Copy the material below word for word, leaving out the pictures.

DATA TO EXAMINE START

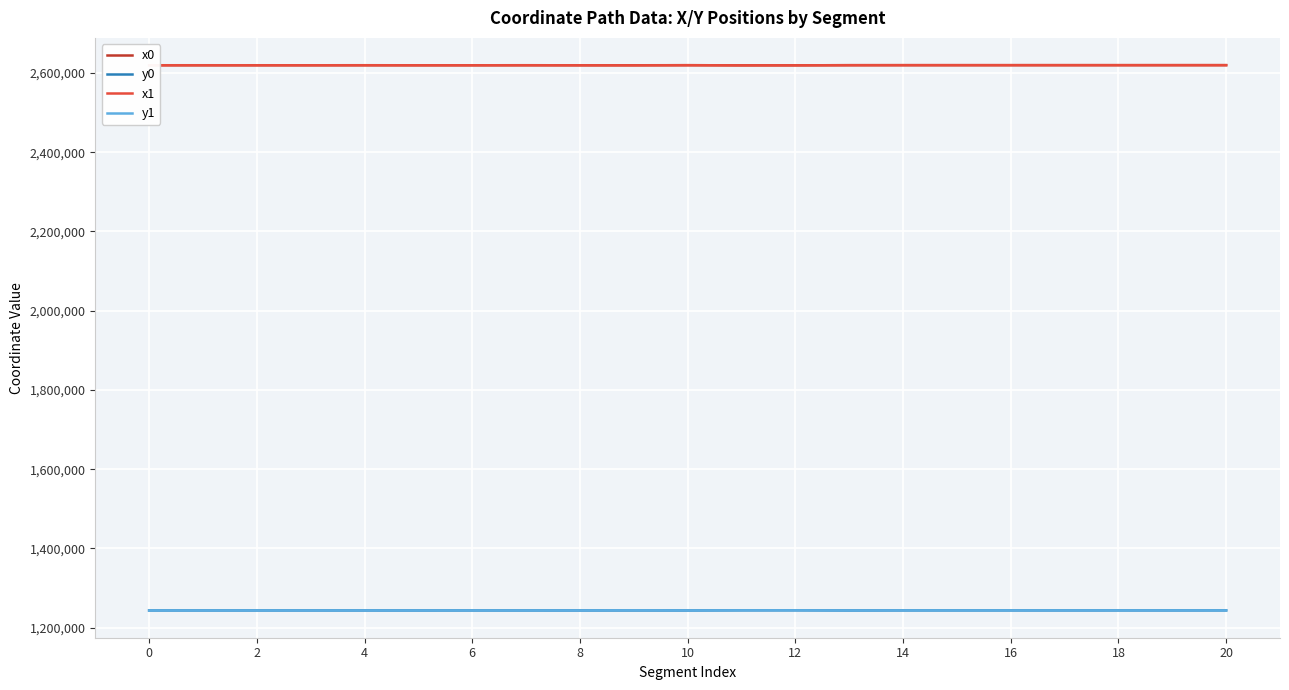

True or false: x0 and y1 intersect in this chart.

False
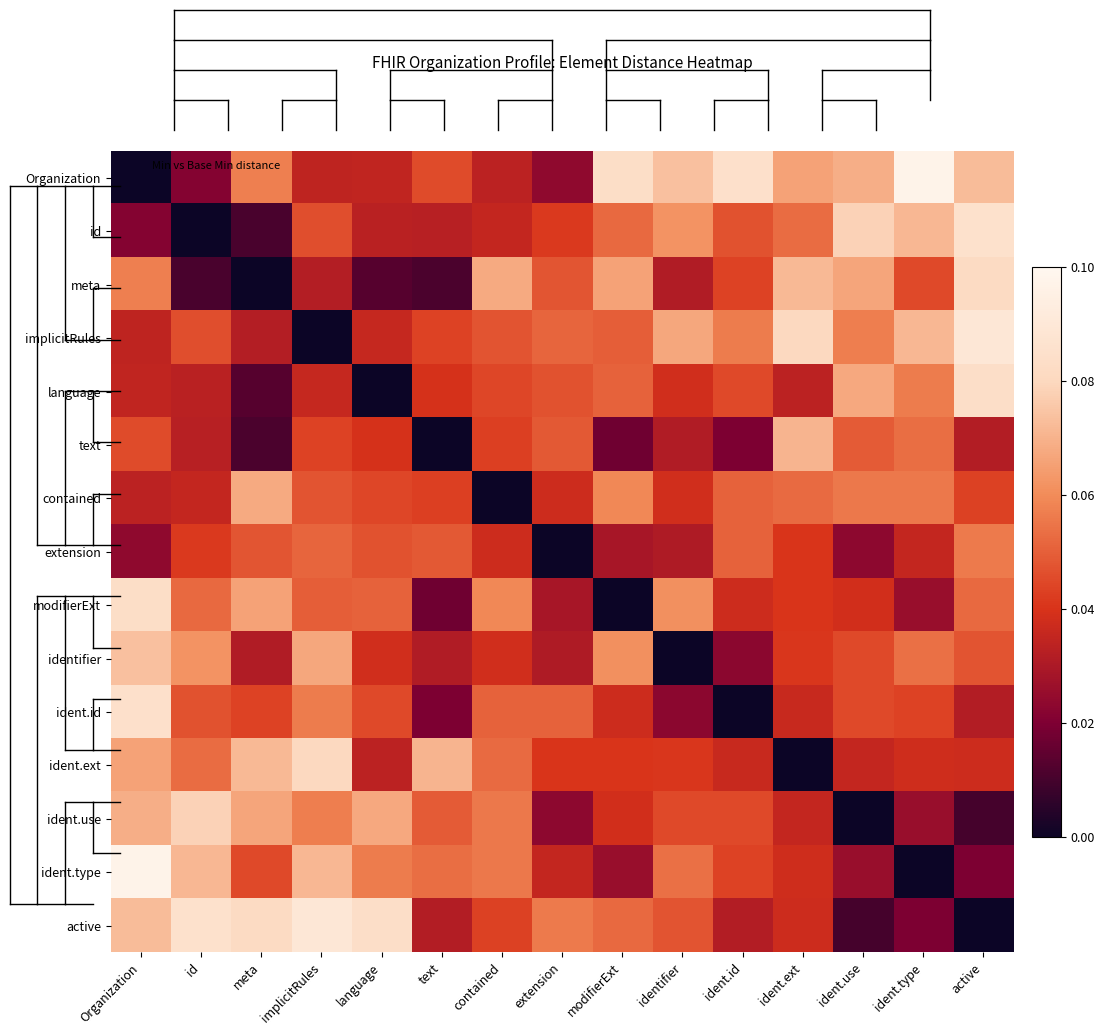

Rank the series at contained from lowest to highest value.

contained, Organization, id, extension, identifier, text, active, language, implicitRules, ident.id, ident.ext, ident.use, ident.type, modifierExt, meta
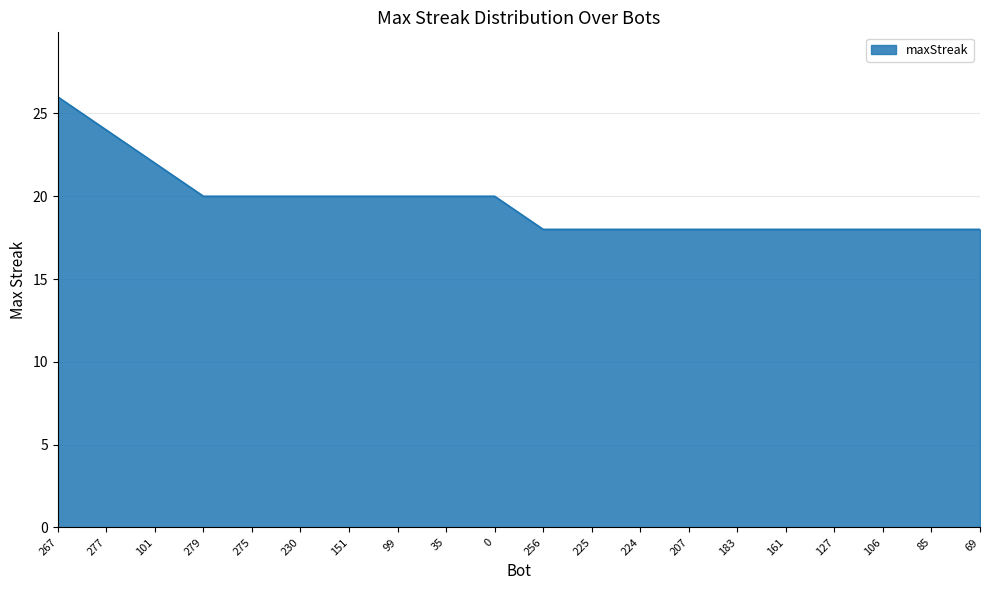

What is the difference between the maximum and minimum values?

8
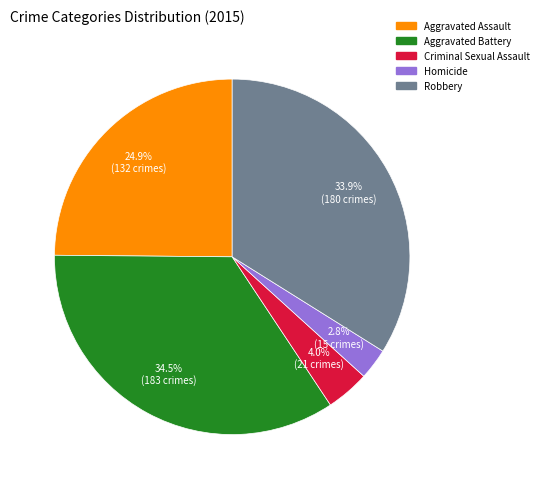

How many slices are in this pie chart?

5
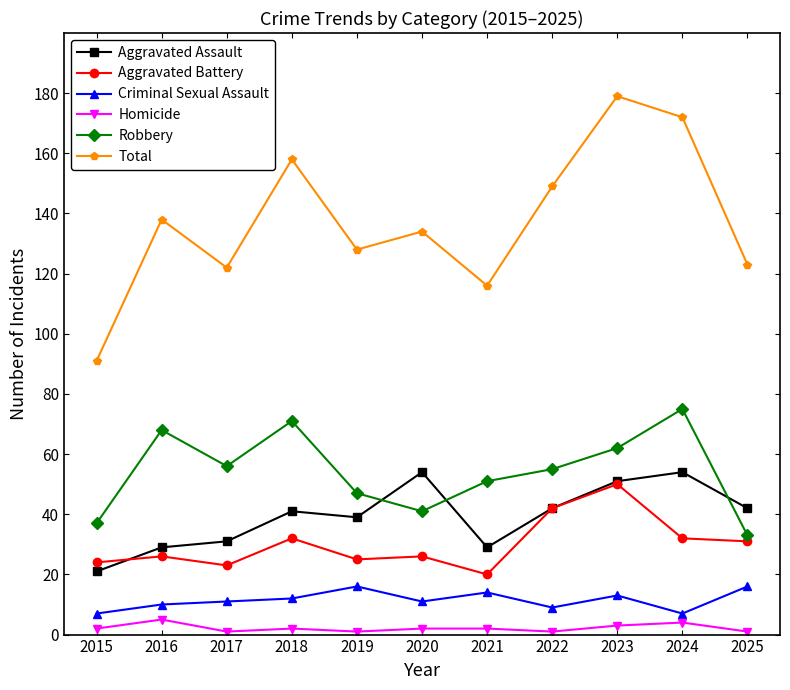

Which series has the largest range (max minus min)?

Total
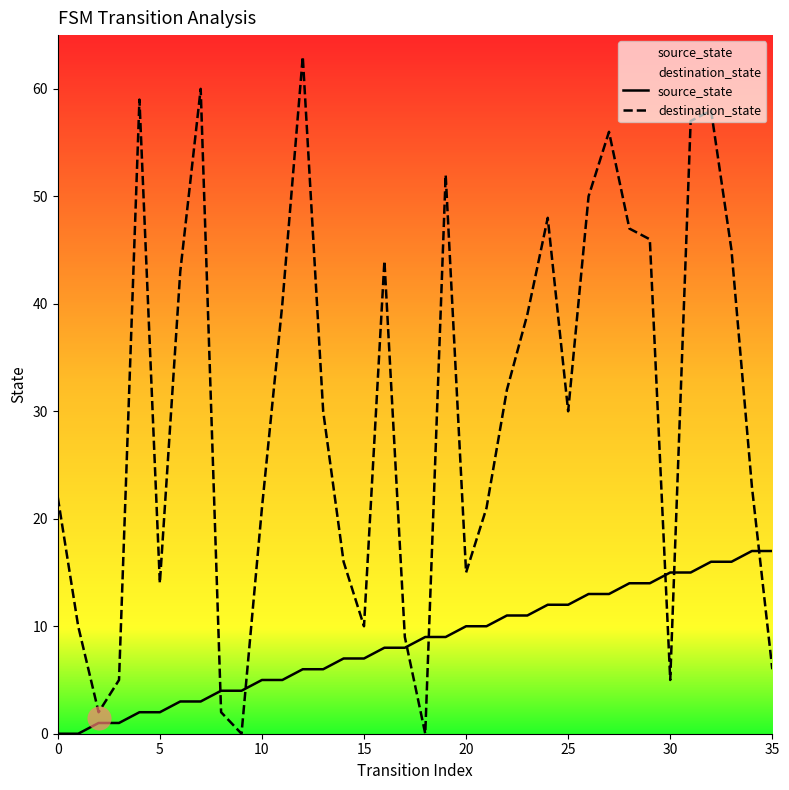

At which category is the sum across all series the highest?

32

DATA TO EXAMINE END

YOUR SOLUTION -
True or false: x0 and y1 intersect in this chart.

False

Rank the series at contained from lowest to highest value.

contained, Organization, id, extension, identifier, text, active, language, implicitRules, ident.id, ident.ext, ident.use, ident.type, modifierExt, meta

What is the difference between the maximum and minimum values?

8

How many slices are in this pie chart?

5

Which series has the largest range (max minus min)?

Total

At which category is the sum across all series the highest?

32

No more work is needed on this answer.